Whether you’re in the couple-months camp, the ten-year camp, or anywhere in between, the most important thing isn’t how long it takes to finish, but simply that you do finish. Far too many writers don’t. They start their “book” with grand ideas and lots of energy, only to see that energy fizzle and the book remain incomplete. And if there’s one thing I know about getting a novel sold, it’s that you must have a novel to sell. It’s kind of step number one.    
But how do you do that when you hit a wall? What happens when writer’s block rears its ugly head and won’t go away?  

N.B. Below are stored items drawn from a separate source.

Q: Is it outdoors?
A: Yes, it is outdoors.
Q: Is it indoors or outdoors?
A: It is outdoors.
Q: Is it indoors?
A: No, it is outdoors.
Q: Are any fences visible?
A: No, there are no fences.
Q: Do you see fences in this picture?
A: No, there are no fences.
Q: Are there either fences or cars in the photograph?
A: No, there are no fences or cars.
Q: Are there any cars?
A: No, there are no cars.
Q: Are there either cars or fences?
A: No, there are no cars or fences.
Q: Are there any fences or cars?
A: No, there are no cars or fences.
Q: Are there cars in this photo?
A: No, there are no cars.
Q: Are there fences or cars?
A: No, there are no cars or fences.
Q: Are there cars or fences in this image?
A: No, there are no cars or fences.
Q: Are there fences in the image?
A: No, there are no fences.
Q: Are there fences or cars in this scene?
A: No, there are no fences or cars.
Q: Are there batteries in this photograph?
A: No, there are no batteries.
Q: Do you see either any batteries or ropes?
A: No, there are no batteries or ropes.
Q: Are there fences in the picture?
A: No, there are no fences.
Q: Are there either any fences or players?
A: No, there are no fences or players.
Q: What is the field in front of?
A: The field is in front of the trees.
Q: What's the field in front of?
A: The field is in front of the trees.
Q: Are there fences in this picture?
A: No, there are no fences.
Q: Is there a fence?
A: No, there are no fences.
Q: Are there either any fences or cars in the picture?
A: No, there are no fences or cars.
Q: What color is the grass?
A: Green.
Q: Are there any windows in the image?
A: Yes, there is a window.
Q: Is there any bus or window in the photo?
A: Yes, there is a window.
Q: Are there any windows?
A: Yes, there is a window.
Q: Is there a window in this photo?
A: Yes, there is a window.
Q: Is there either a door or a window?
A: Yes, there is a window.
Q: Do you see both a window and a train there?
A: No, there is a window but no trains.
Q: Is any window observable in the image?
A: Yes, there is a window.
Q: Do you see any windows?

The answer is to finish. At all costs. Just finish. 
Maybe that means you rush through the ending. You don’t milk the drama at the end. You don’t tie up all the loose ends. You write what you know full-well is a dissatisfying ending. Maybe you’re so frozen by writer’s block, so debilitated and lost and frustrated, that you can’t imagine writing another line.  
Fine. That’s all fine. Write “The End” after your last words and consider your novel finished.  
Because when you finish a novel, you can finally start to work on it.  
And that’s what writers need to understand. I’ve never met someone whose first draft hasn’t needed any editing, or whose ideas come out perfectly articulated on the very first attempt. I’ve never met anyone who’s met anyone like that. If such a person exists, they’re comparable to an insanely talented Big Foot—I’d love to meet one but probably never will.  
Finishing a first draft simply book-ends a story. Now you have a beginning, middle, and an end.  It might not be any good, but that doesn’t matter. You can make it good because now it’s manageable. Now you can see the story in its entirety, which allows you to see where it’s strong, where it’s weak, and what just needs to be rewritten. You get some distance from it, which could spark some creativity. Suddenly you know just what should happen at the end because you’re able to see the story differently.  
So if you’re struggling with your book, if you feel like it’s never going to be complete, just finish it.


Then you can start working on it.  

3 comments:

April Moore said...

Great advice, Joe. Writing "The End" may be just what it takes to break through any blocks.

Patricia Stoltey said...

This is so true -- getting that first draft finished, no matter how imperfect, is the one thing that will keep the novel alive through revisions and self-editing. Without the first draft, we have nothing.

David Sharp said...

I couldn't agree more. It's so much easier to work with something when you've got something to work with. And odds are there are multiple rewrites to come, so we might as well just push through.